1

Why does encoding a string to byte[] with StreamWriter and UTF8.GetBytes produce different results?:

string value = "myTestValue";

byte[] data = Encoding.UTF8.GetBytes(value);
byte[] streamedData;
using (var memoryStream = new MemoryStream())
using (var streamWriter = new StreamWriter(memoryStream, Encoding.UTF8))
{
    streamWriter.Write(value);
    streamWriter.Flush();
    streamedData = memoryStream.ToArray();
}

//false
data.SequenceEqual(streamedData);

1 Answers1

2

It's all about the BOM and the way Encoding.GetBytes() is implemented.

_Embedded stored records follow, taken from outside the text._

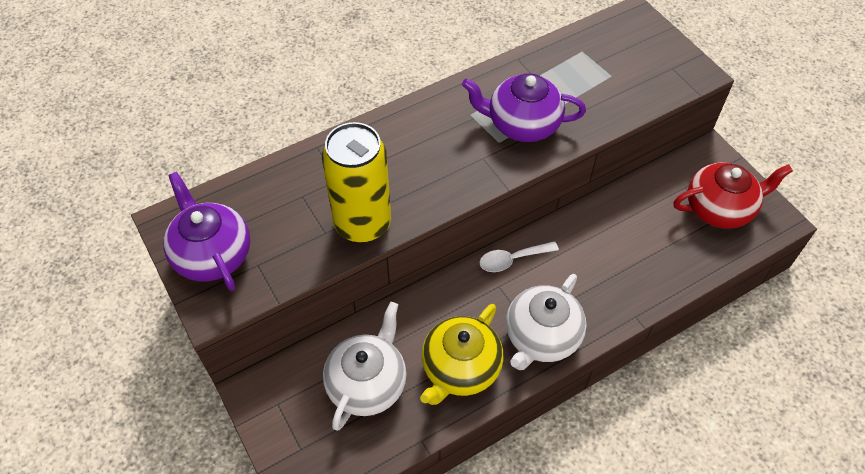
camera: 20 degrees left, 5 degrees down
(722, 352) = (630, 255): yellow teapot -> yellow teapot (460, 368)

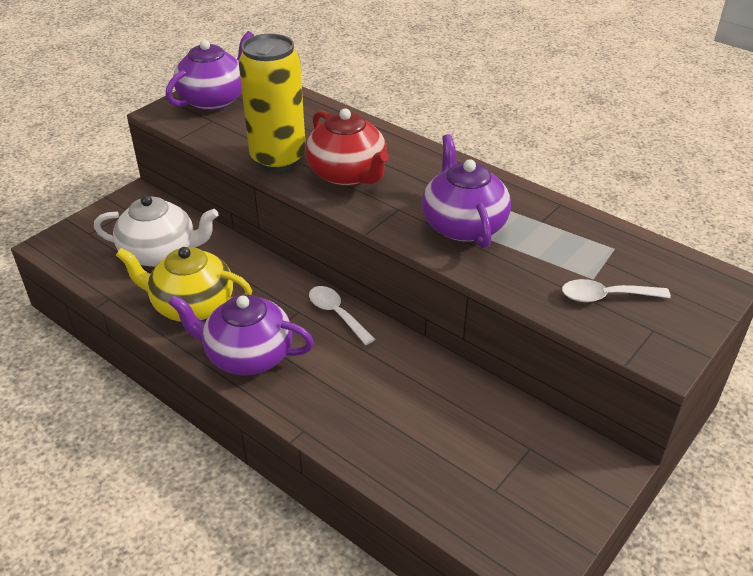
camera: 70 degrees right, 15 degrees down
(541, 337) = (247, 355): white teapot -> purple teapot
(633, 77) = (606, 296): none -> white spoon
(719, 208) = (515, 491): red teapot -> red teapot (348, 174)

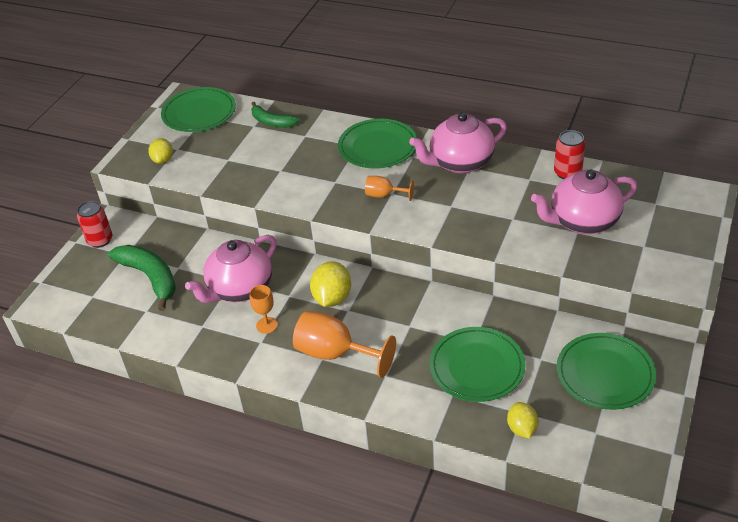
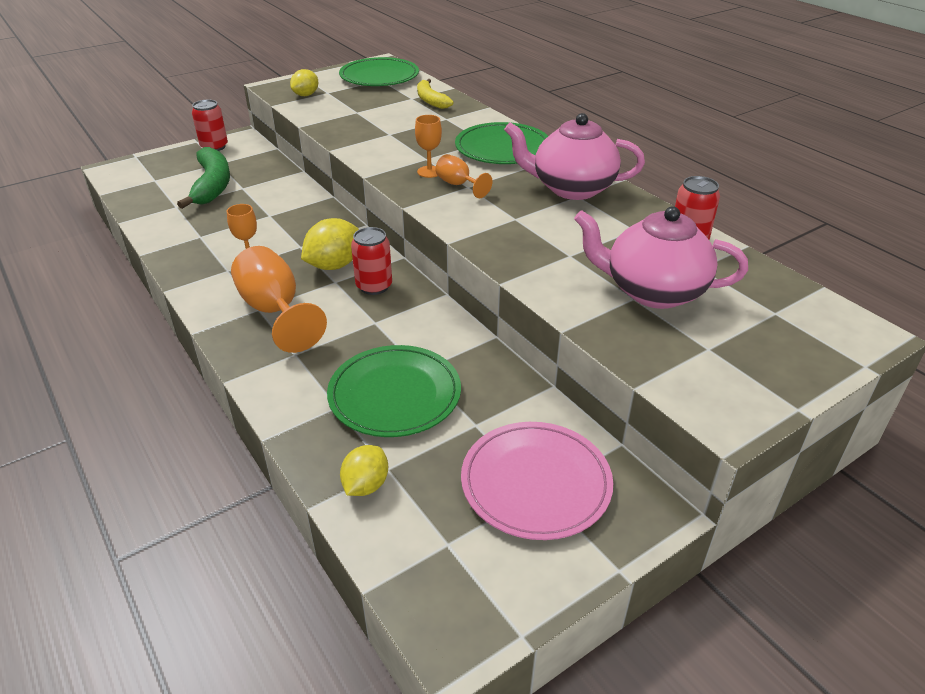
camera: 30 degrees right, 5 degrees down
(240, 289) = (267, 223): pink teapot -> none
(272, 122) = (431, 100): green banana -> yellow banana
(351, 193) = (429, 172): none -> orange goblet
(378, 300) = (374, 286): none -> red can
(605, 374) = (536, 483): green plate -> pink plate

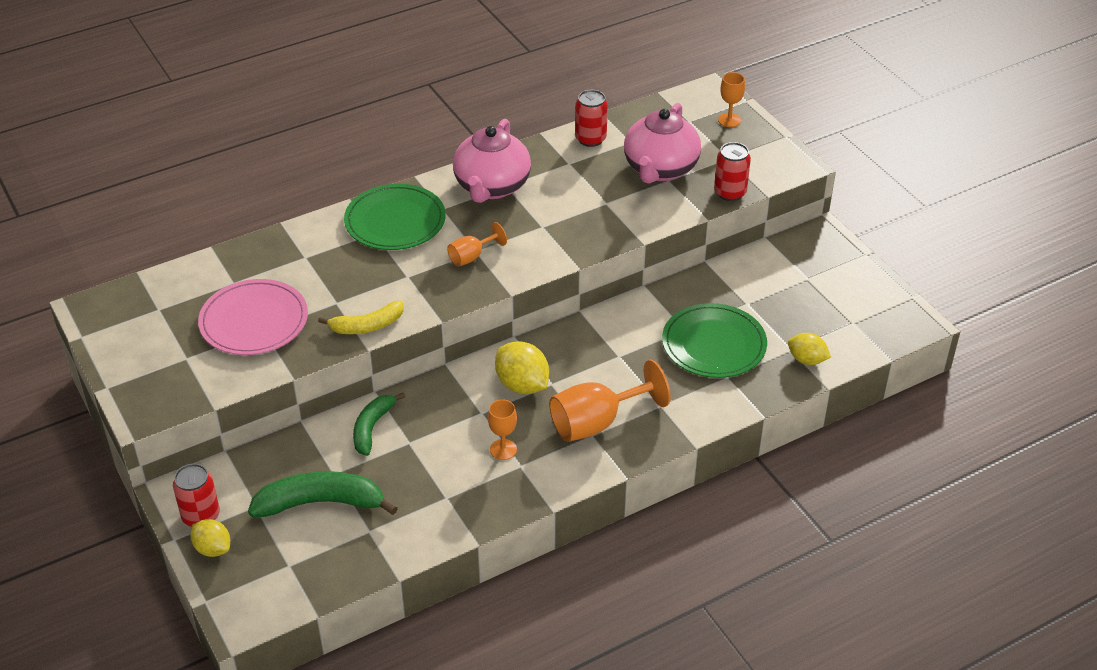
camera: 85 degrees left, 5 degrees up
(289, 198) = (372, 428): none -> green banana
(306, 95) = (190, 378): yellow lemon -> yellow lemon (213, 548)
(374, 286) = (562, 356): red can -> red can (730, 192)
(379, 76) = (145, 310): green plate -> none
(429, 172) = (439, 275): orange goblet -> orange goblet (729, 120)
(431, 100) = (246, 267): yellow banana -> yellow banana (367, 326)
(536, 483) = (801, 279): pink plate -> pink plate (254, 321)

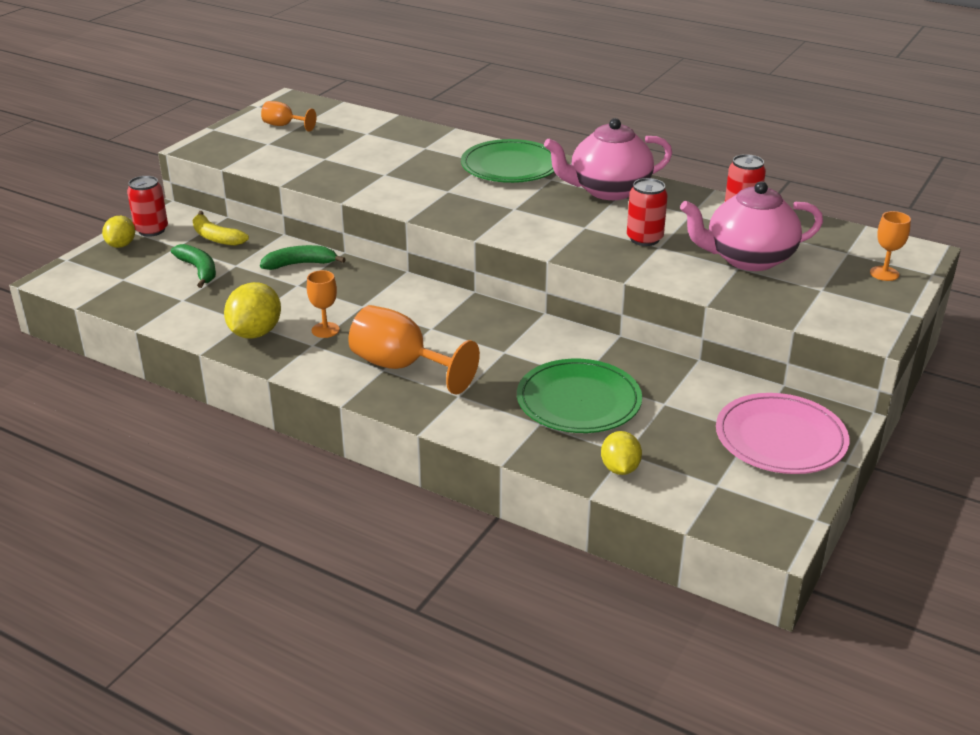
camera: 60 degrees right, 10 degrees down
(254, 321) = (331, 152): pink plate -> pink plate (780, 438)
(321, 503) = (199, 270): green banana -> green banana, size x0.63
(367, 326) = (369, 193): yellow banana -> yellow banana (216, 237)
(471, 257) = (504, 209): orange goblet -> orange goblet (284, 125)
(522, 385) = (415, 314): yellow lemon -> yellow lemon (255, 333)
(730, 192) = (767, 306): red can -> red can (644, 239)

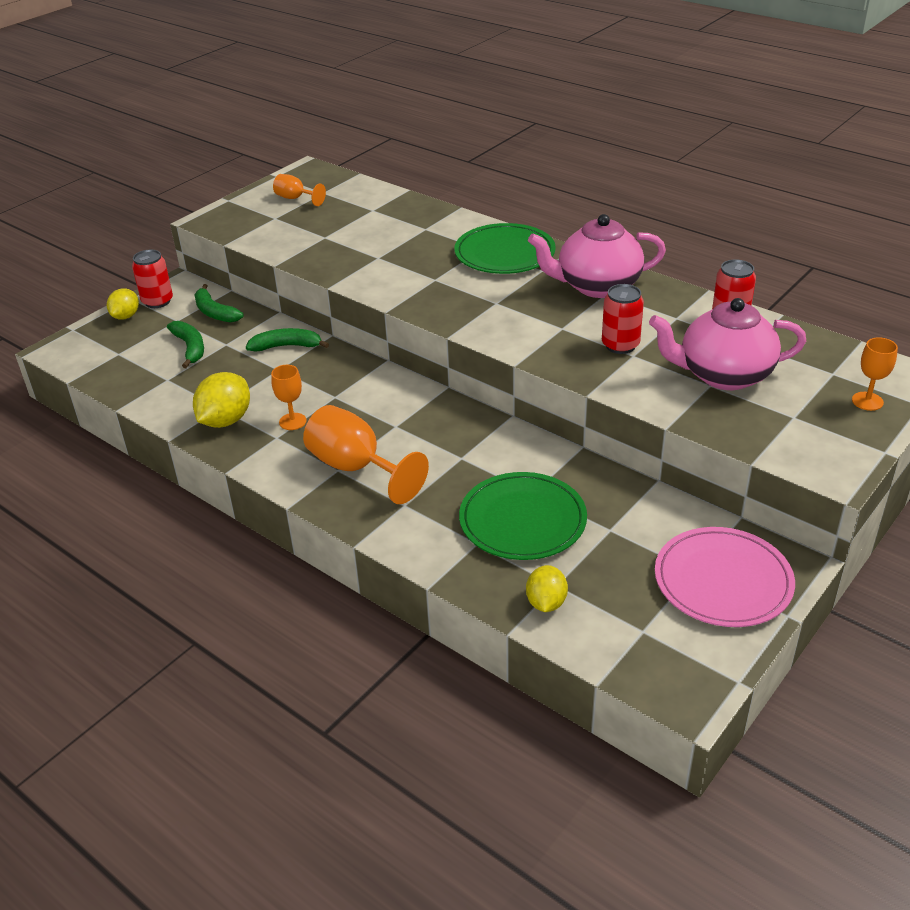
camera: 10 degrees right, 5 degrees up
(216, 237) = (215, 312): yellow banana -> green banana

The static object Encoding.UTF8 is initialized to include BOM as you can see in

Encoding.UTF8.GetPreamble();

As a result StreamWriter correctly writes it to the given Stream object (with BOM). However Encoding.GetBytes() never emits BOM; even if you construct the UTF8Encoding object to do so:

byte[] withoutBom = new UTF8Encoding(false).GetBytes(value);
byte[] withBom = new UTF8Encoding(true).GetBytes(value);

// true
withoutBom.SequenceEqual(withBom);

If you want the StreamWriter to encode without BOM you can initialize it like:

new StreamWriter(stream, new UTF8Encoding(false)

This way both binaries will be equal.